I think that "Mufax" would be an abbreviation of "Muirhead Facsimile", a machine much used in transmitting photos from sources etc to newspaper offices.

Although I never used one of that species, I remember it being part of the Telecomms Course at the Heriot-Watt College (now University) in the mid-1950s.

It may surprise many that the Facsimile Machine was invented in 1842-

http://strowger-net.telefoonmuseum.com/tel_hist_fax....

https://en.wikipedia.org/wiki/Alexander_Bain_(inventor)

------------------------

I did use a much more recent fax to prove out our company (private) international intranet connections in the 1990s.

It had existed for some years within the UK; and had recently been extended to include our various North American sites.

Amongst the specifics, a MAC-type printer was listed in Los Angeles.

I wanted to ensure that the particular connection existed; and decided to send a page to it over the intranet, asking anyone who viewed it in LA to fax it back.

Then I produced the message on an (early) MAC, sending it in to the intranet via the "Localtalk/Appletalk", almost immediately being converted to Ethernet standards by a Kinetics Fastpath (KFP) onwards and outwards by the phone network, satellite etc to "eventually" arrive at that LA Printer.

About 15 minutes later as I returned to my office, I took a look at our local fax machine - and there it was!

It must have been a real "early bird" in LA, for it to have been taken to their fax and transmitted back.

Information supplied
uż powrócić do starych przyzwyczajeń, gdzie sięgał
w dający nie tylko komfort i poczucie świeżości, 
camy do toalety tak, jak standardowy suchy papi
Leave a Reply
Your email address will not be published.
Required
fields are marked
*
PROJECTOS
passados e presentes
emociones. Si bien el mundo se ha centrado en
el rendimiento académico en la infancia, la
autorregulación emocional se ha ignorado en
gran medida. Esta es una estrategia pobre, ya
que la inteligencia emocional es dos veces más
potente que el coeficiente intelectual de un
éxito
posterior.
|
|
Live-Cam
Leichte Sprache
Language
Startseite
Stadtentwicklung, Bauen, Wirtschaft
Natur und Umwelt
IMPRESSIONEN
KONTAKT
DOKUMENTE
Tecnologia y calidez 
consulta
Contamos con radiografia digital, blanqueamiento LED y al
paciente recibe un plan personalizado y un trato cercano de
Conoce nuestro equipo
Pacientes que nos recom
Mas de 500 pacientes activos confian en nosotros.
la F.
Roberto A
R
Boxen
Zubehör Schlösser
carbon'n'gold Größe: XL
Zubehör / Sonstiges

Task list
1) Summarize the post on fax machines in two sentences.
2) Answer these questions about the post on fax machines:
(a) Which course at Heriot-Watt College included the Muirhead machine, and when?
(b) What converted the message from the Mac to Ethernet standards?
(c) About how long after sending the page did the writer find it on the local fax machine?
3) Output the passage of the post on fax machines starting at "It may surprise" and ending at "North American sites.".
The entries come from a separate source.

Expected outputs
1) The writer suggests that "Mufax" stands for "Muirhead Facsimile," a machine used to send photos to newspaper offices, and notes that the facsimile machine was invented in 1842. In the 1990s, the writer tested a company intranet link by sending a page from an early Mac to a printer in Los Angeles, and a fax of that page came back about 15 minutes later.

2)
(a) The Telecomms Course, in the mid-1950s.
(b) A Kinetics Fastpath (KFP).
(c) About 15 minutes.

3)
It may surprise many that the Facsimile Machine was invented in 1842-

http://strowger-net.telefoonmuseum.com/tel_hist_fax....

https://en.wikipedia.org/wiki/Alexander_Bain_(inventor)

------------------------

I did use a much more recent fax to prove out our company (private) international intranet connections in the 1990s.

It had existed for some years within the UK; and had recently been extended to include our various North American sites.